While the other wireless carriers can probably add this feature without too much difficulty, it's T-Mobile who has the courage to upset their own apple cart.  It makes us wonder why carriers haven't tried more of these creative features.  Can they be afraid of changing the status quo?  In the words of Mike Sievert, Chief Operating Officer of T-Mobile, “DIGITS is breakthrough technology that won’t be replicated any time soon.”  So, once again, not only is T-Mobile disrupting the status quo, they're throwing out a challenge to other carriers, 'catch us if you can.'

Friday, December 2, 2016

Contemplating a Move to Canada?

Up north wireless is different.  In Canada, there are only 3 national carriers, compared to 4 in the US.  Canada is an example of what would happen if we had only a "Top 3": high prices.  Canadian wireless users keep hoping that their federal government will issue spectrum and licenses to enable the existence of a 4th major carrier...which they have done...but a new national network has not been created.  It's too big of a project to build that much new wireless infrastructure.  So the crumbs tossed out by their government have been gobbled up mostly by existing players.

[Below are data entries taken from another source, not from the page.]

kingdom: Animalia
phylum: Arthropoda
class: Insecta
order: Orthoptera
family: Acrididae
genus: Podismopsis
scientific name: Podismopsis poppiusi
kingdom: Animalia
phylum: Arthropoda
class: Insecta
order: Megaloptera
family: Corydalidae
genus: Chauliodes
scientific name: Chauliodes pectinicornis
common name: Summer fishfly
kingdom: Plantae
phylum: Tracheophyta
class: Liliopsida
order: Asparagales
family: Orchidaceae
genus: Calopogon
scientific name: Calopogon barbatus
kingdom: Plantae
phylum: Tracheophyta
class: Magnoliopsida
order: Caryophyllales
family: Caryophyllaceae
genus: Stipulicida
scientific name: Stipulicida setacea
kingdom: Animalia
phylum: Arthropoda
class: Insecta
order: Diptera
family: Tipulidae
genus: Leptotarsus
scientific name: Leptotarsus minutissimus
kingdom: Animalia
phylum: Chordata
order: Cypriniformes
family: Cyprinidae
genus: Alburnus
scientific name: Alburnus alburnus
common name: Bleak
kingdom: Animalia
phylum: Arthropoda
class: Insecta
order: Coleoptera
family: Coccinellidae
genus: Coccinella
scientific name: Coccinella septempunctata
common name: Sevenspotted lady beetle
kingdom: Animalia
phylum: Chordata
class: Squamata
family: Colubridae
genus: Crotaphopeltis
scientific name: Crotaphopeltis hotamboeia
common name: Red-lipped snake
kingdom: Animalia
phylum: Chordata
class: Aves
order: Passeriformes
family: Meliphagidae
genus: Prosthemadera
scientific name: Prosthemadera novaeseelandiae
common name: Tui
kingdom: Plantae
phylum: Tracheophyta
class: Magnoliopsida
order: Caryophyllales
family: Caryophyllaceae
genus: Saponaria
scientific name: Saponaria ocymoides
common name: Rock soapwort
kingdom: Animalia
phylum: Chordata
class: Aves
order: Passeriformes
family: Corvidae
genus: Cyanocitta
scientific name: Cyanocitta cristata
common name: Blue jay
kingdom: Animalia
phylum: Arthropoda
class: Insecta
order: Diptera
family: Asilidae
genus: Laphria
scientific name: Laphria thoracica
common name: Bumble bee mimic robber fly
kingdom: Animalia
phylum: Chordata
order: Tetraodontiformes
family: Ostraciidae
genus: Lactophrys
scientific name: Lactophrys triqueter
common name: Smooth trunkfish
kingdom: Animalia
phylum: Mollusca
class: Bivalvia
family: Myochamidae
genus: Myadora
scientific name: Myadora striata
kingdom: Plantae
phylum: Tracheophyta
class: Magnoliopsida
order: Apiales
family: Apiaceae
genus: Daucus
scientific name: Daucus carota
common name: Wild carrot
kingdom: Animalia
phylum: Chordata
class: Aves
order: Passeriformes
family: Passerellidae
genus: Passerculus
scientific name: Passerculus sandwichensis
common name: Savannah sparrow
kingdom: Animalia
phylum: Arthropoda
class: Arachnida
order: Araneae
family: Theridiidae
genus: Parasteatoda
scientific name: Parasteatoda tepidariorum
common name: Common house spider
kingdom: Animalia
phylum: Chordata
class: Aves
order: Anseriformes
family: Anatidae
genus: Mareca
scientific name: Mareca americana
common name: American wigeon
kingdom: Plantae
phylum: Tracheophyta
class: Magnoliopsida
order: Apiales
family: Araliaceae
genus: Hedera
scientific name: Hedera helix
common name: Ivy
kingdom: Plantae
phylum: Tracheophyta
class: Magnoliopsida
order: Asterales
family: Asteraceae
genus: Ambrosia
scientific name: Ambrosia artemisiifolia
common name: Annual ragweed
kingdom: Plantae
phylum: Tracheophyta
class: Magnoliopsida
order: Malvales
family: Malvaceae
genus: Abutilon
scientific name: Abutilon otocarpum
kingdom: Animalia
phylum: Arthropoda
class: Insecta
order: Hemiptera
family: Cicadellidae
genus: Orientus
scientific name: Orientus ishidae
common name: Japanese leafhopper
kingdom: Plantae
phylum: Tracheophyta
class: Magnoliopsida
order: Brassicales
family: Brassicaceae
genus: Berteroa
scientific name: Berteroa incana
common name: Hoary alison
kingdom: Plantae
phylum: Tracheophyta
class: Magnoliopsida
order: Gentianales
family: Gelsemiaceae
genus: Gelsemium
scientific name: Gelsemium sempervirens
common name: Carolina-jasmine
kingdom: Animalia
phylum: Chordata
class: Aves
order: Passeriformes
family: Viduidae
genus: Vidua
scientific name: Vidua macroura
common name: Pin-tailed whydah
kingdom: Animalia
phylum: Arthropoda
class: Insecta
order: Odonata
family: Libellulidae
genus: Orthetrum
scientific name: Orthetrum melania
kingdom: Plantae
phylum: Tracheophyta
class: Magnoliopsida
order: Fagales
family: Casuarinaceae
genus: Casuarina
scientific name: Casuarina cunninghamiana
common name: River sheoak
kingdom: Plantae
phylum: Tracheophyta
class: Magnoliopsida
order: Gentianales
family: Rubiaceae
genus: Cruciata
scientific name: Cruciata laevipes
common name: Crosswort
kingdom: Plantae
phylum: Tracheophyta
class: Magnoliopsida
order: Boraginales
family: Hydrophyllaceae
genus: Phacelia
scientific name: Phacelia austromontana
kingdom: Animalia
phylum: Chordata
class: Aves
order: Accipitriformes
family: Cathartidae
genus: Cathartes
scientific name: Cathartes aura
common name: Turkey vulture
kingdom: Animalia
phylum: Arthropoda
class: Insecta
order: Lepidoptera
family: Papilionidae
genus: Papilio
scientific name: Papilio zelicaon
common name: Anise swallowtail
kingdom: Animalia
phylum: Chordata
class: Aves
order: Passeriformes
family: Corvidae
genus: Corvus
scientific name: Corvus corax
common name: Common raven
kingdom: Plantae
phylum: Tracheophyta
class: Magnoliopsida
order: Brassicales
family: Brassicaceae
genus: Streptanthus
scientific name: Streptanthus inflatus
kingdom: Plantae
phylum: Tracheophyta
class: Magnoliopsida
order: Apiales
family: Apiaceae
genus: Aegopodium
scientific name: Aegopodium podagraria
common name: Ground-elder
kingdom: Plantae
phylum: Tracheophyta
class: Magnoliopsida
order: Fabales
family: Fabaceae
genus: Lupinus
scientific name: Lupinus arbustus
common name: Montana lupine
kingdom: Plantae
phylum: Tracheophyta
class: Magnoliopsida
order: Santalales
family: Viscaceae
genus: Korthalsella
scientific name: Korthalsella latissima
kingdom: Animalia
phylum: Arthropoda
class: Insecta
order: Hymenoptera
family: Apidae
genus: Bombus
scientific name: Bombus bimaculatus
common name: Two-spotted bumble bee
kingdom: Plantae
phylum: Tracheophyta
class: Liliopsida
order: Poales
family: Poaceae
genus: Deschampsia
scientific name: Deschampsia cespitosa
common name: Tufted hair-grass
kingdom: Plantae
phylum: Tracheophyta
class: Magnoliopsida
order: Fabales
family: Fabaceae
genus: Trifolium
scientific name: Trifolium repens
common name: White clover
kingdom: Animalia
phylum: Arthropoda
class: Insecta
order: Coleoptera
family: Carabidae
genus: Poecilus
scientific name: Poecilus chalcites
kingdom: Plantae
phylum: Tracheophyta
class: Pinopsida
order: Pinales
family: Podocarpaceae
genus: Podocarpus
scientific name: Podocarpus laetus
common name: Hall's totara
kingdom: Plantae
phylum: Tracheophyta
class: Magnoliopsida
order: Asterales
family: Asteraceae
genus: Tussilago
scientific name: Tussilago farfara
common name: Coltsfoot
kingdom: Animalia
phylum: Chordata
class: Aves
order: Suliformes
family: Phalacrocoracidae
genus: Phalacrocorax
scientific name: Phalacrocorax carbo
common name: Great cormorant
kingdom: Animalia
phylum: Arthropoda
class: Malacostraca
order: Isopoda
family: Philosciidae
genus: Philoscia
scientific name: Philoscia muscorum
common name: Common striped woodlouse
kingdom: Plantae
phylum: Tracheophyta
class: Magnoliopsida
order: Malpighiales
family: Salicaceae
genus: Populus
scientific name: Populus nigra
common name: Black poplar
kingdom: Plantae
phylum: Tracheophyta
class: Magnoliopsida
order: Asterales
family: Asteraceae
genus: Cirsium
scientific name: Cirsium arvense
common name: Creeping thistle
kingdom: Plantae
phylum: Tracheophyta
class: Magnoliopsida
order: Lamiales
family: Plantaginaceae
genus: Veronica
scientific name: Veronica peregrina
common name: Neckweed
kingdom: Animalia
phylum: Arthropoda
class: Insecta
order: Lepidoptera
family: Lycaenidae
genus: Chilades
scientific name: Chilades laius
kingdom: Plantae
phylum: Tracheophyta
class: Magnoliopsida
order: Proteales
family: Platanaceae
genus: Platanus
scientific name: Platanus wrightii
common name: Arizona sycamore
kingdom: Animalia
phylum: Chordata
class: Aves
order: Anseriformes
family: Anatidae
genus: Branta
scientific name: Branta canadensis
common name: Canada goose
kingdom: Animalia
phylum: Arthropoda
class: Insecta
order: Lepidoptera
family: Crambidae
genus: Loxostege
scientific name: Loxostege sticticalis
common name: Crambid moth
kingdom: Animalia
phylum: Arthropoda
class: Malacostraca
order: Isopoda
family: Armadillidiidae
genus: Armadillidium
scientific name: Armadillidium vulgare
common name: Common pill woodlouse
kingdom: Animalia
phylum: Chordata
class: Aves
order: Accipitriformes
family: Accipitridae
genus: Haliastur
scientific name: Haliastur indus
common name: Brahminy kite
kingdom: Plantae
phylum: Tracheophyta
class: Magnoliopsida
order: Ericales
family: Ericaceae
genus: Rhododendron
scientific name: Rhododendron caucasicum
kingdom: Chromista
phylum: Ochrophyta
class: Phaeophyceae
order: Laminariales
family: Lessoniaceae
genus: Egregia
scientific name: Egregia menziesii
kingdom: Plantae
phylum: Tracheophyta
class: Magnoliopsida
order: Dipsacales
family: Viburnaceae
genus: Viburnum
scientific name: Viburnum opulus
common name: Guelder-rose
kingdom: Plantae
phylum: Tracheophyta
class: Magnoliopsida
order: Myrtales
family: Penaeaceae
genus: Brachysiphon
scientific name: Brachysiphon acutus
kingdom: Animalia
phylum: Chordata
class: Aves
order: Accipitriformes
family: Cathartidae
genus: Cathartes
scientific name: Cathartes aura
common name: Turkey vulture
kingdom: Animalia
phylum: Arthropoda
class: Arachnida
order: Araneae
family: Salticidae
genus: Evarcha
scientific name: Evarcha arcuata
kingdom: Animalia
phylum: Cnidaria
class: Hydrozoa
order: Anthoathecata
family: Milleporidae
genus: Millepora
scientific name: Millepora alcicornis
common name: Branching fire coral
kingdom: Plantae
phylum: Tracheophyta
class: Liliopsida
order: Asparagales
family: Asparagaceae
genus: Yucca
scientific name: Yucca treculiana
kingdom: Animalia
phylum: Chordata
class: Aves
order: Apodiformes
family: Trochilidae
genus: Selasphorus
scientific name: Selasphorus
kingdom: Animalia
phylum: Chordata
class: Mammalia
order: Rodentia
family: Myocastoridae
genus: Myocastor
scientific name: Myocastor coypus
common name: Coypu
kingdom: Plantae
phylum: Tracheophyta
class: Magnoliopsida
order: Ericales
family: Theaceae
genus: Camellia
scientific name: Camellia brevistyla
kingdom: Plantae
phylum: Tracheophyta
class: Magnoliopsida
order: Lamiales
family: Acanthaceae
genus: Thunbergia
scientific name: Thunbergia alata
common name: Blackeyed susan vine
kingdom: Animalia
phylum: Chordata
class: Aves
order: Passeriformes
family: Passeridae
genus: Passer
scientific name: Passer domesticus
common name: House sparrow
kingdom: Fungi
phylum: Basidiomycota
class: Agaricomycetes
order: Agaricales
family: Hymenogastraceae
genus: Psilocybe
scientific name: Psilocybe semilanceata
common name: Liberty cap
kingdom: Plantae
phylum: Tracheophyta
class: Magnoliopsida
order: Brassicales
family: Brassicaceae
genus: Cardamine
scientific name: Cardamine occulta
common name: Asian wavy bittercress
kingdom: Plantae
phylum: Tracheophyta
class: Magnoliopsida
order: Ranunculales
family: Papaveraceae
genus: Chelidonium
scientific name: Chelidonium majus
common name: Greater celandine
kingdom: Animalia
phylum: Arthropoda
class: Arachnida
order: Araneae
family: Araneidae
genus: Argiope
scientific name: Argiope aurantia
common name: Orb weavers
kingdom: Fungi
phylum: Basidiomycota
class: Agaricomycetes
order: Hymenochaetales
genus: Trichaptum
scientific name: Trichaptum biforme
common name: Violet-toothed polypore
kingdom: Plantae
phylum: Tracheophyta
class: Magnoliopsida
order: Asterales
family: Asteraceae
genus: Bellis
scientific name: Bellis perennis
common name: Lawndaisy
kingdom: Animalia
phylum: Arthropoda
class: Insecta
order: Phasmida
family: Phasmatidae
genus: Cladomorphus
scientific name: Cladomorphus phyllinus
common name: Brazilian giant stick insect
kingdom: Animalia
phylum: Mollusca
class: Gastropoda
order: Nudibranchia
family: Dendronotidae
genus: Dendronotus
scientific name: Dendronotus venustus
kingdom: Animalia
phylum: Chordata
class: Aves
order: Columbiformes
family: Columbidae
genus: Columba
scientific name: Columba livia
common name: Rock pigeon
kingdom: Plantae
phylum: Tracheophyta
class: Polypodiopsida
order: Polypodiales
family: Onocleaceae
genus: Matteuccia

What has happened is the some of the smaller players that users had hoped to someday grow big and be competitive, have gone in different directions.  What was Mobilicity has been acquired by Rogers Wireless and absorbed into Chatr Mobile.  This is similar to T-Mobile taking over MetroPCS.  Chatr offers different price points and the same coverage as Rogers, but nobody's giving away the store.

The other change was the acquisition of Wind Mobile, Canada's last hope for wireless salvation.  They were purchased by one of Canada's major cable companies, Shaw Communications, and the name was changed to Freedom Mobile. Hopes were dashed when Freedom sold their licenses in Manitoba and Saskatchewan to local operators in those provinces.  This funded Freedom's upgrade of 4G-LTE coverage in other areas, but requires their customers to roam outside their home service area, which is still quite small, and some of which is limited to higher AWS frequencies.  Freedom does offer cheaper local plans and better deals for roaming into the US, but they can't offer the iPhone.  Freedom's moves don't seem to affect the top 3, so the game continues, and the prices remain higher than in the US. Lucky us. And it's why we can't let any of our top 4 carriers merge.

Wednesday, November 30, 2016

Your Phone Without a Number

When flip phones gave way to Smart phones, we asked, "What's next?"  Now that the phone has become a 'device', the actual use of this unit is for data access and not so much as a 'telephone'. Making calls has fallen for many users to the point where voice calls and text messages are just another app, and no longer the primary use of the phone...er device.

This has led to cheaper,  'data-only' plans, and your phone number is no longer the domain of your wireless carrier.  I was hit with this reality while roaming in Europe where I only needed a SIM for data access, not a plan that enabled calls to the US or locally.  All you need is a data SIM.  You bypass the need for identification and you make whatever calls you want with an app...for free, and only if you want...you don't lose any prepaid minutes.  This has been the basis for "Wi-fi Calling" but just as easy on any data-connected device.

In our case, we used Google Hangouts (and the Hangouts Dialer) for outgoing calls, and Google Voice and Hangouts for incoming calls.  If configured properly, your Google Voice number shows on Caller ID.  You know what, this sounds complicated.  But after you use it, you begin to realize this is revolutionary...and just as usable at home as it is for roaming.  At worse, your outgoing calls show a Caller ID of "unknown number", because your call has no number.  Because a number we no longer need.  Us cheapskates are cheering.